Problem to solve: In your copy, the records appear word for word and the pictures do not appear at all.

Provided records:

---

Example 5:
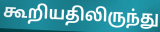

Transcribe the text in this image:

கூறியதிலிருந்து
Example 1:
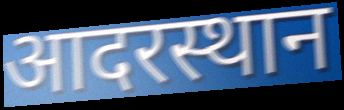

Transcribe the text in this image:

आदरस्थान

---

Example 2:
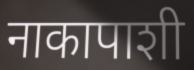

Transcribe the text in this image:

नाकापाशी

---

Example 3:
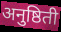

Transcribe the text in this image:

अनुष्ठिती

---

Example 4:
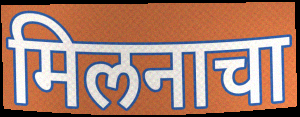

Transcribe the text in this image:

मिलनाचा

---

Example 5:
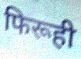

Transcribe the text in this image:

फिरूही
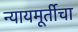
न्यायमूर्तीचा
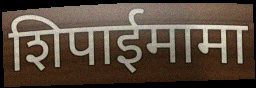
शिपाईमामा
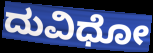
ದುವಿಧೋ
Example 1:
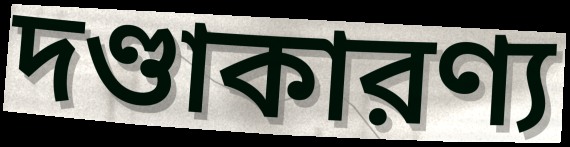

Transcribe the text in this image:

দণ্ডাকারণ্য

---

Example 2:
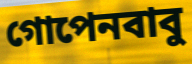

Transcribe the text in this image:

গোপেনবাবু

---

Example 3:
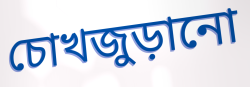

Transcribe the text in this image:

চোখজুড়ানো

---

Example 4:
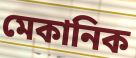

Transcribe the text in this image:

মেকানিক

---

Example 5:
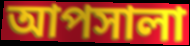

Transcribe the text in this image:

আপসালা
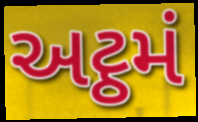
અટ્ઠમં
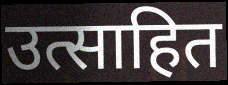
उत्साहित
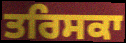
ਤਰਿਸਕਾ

Answer below:
---

Example 5:

Transcribe the text in this image:

கூறியதிலிருந்து
Example 1:

Transcribe the text in this image:

आदरस्थान

---

Example 2:

Transcribe the text in this image:

नाकापाशी

---

Example 3:

Transcribe the text in this image:

अनुष्ठिती

---

Example 4:

Transcribe the text in this image:

मिलनाचा

---

Example 5:

Transcribe the text in this image:

फिरूही
न्यायमूर्तीचा
शिपाईमामा
ದುವಿಧೋ
Example 1:

Transcribe the text in this image:

দণ্ডাকারণ্য

---

Example 2:

Transcribe the text in this image:

গোপেনবাবু

---

Example 3:

Transcribe the text in this image:

চোখজুড়ানো

---

Example 4:

Transcribe the text in this image:

মেকানিক

---

Example 5:

Transcribe the text in this image:

আপসালা
અટ્ઠમં
उत्साहित
ਤਰਿਸਕਾ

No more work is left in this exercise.